Return each line of the listing that follows in which the string "FilePolarity" can be found.

## Recorded data
╭──
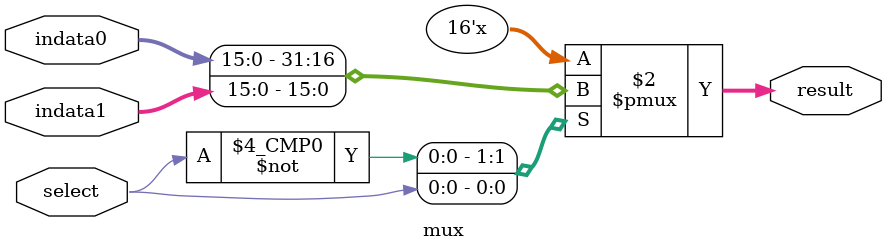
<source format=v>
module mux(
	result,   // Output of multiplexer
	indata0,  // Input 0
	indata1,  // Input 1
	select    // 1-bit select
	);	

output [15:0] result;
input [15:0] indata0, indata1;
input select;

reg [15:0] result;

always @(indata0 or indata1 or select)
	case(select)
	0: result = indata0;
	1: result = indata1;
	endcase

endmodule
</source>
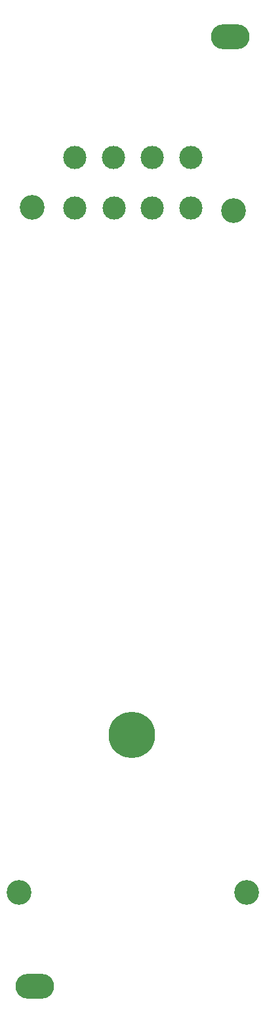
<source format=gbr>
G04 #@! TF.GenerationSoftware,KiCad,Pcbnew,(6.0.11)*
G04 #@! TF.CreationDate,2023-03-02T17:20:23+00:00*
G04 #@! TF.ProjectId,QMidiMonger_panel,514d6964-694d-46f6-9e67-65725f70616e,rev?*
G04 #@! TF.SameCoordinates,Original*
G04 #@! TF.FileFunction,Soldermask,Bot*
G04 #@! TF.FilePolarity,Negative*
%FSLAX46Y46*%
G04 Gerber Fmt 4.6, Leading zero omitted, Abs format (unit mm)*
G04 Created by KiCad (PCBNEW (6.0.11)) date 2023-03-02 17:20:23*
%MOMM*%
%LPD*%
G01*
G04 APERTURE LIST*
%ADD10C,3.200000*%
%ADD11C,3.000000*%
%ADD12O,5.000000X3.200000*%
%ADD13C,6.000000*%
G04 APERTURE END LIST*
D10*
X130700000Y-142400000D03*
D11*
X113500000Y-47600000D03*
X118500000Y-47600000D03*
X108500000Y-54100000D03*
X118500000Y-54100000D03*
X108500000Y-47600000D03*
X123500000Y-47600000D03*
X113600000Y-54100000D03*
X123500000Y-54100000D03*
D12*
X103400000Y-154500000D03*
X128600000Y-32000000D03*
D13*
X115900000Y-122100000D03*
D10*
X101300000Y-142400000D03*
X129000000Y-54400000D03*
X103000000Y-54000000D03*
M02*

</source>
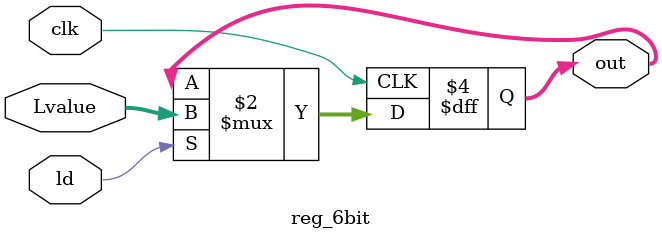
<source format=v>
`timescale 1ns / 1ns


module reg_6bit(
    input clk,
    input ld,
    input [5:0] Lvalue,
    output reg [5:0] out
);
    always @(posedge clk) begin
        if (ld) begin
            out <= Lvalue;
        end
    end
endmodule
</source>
╰──
╭──
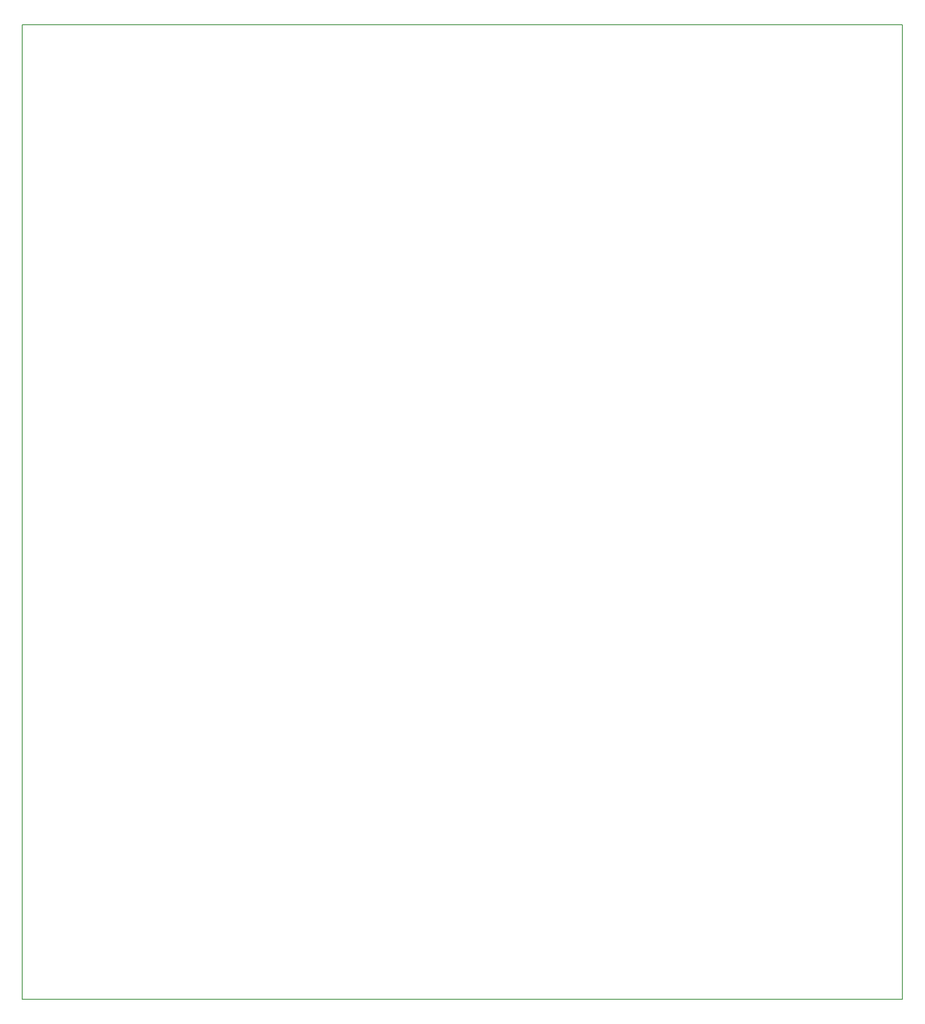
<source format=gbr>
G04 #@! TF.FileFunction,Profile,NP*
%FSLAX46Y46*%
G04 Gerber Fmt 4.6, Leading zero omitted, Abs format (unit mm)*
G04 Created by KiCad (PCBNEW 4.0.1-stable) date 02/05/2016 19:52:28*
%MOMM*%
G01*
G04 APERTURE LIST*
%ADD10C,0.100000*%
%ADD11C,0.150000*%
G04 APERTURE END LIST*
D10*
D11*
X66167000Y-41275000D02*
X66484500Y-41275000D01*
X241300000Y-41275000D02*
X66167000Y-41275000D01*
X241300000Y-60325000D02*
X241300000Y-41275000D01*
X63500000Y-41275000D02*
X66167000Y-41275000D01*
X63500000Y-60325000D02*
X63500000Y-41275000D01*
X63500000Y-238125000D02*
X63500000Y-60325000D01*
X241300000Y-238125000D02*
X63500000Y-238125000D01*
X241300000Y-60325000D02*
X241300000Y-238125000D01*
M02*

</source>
╰──
╭──
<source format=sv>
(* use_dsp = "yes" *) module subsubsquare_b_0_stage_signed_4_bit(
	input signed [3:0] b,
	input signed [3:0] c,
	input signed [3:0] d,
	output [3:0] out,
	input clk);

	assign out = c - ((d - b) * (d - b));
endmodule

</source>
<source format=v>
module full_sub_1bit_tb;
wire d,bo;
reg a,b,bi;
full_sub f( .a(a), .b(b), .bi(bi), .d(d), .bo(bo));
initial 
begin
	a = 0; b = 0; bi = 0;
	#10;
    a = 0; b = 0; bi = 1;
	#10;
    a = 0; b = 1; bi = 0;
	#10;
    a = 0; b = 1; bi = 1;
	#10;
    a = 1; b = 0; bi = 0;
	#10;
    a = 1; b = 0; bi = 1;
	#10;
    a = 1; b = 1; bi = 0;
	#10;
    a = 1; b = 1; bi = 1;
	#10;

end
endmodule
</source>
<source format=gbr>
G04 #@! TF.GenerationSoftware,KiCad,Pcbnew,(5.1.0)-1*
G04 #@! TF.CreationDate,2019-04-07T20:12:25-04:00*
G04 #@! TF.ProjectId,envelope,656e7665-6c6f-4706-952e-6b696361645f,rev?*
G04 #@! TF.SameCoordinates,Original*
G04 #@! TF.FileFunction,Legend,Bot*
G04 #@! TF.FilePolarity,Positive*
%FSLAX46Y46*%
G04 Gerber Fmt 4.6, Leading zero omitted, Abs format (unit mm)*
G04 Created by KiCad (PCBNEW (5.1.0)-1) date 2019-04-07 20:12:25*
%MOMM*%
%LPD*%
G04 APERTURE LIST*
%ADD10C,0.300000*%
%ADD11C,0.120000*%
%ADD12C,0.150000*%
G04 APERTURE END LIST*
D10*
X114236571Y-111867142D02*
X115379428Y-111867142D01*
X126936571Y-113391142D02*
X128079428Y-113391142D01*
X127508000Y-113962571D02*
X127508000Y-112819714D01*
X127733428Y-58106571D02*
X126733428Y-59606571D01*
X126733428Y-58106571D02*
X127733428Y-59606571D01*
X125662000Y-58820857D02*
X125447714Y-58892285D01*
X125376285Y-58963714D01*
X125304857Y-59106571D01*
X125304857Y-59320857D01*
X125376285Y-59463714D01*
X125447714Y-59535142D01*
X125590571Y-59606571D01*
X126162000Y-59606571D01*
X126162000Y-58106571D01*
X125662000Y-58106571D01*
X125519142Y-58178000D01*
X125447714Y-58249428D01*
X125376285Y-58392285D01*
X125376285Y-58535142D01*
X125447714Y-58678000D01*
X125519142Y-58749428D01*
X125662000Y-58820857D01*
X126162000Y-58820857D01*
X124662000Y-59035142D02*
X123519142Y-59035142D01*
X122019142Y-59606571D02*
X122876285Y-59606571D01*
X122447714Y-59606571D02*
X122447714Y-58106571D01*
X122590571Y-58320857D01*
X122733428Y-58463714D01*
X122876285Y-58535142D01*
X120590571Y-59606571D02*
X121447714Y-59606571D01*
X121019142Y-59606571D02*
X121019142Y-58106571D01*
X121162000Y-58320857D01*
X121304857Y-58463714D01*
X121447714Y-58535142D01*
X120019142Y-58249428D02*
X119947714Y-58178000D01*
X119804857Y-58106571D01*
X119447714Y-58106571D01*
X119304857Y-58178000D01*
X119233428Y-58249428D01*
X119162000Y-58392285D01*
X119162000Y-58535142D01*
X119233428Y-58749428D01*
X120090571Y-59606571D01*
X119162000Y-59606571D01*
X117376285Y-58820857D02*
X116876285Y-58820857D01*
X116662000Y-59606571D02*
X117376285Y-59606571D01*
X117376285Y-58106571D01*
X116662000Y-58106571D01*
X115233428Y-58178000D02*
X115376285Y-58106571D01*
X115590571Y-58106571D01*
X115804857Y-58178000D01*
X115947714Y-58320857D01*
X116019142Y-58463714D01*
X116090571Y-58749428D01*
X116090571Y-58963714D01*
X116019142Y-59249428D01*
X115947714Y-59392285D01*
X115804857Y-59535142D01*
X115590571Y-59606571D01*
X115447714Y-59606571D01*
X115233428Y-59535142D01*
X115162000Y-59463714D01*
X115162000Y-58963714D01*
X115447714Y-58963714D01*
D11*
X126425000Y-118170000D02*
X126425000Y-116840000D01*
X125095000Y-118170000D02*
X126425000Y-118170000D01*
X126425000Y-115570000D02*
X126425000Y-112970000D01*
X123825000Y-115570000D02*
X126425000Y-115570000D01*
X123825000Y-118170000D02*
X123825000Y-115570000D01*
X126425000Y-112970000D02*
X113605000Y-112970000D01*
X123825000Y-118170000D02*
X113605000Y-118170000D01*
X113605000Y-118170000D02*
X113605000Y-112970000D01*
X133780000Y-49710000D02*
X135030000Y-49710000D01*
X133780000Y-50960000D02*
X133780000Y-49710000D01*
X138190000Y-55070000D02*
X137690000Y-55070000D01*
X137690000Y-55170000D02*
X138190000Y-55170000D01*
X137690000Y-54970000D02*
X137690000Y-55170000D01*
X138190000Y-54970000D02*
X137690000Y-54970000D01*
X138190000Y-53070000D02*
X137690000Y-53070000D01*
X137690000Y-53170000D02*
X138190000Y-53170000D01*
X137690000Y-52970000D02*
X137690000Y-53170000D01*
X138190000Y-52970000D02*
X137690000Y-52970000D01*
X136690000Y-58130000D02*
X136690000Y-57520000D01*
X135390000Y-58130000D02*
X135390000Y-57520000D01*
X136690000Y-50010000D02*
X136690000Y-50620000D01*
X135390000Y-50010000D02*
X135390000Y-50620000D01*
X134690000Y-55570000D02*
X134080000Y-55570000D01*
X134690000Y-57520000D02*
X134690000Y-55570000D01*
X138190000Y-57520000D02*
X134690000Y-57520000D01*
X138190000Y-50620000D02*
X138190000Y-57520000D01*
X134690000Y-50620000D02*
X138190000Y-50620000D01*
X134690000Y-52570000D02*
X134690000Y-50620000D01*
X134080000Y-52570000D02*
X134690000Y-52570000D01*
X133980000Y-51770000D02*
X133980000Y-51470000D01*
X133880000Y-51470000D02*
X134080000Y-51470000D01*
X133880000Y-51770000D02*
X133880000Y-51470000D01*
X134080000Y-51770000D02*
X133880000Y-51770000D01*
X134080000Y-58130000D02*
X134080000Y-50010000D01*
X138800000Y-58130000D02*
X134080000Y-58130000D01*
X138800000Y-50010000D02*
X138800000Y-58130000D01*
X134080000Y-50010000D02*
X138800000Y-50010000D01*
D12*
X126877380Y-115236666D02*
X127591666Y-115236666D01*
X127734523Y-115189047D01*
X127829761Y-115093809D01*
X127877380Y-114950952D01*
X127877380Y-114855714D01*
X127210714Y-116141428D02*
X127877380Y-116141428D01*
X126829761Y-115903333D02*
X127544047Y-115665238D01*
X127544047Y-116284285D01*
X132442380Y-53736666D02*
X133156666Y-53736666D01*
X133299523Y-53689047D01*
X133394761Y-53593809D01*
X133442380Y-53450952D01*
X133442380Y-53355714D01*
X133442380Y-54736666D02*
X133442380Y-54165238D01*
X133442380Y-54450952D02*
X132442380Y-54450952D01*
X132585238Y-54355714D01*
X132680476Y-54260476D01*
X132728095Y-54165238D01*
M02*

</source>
╰──
## Response box
G04 #@! TF.FilePolarity,Negative*
G04 #@! TF.FilePolarity,Positive*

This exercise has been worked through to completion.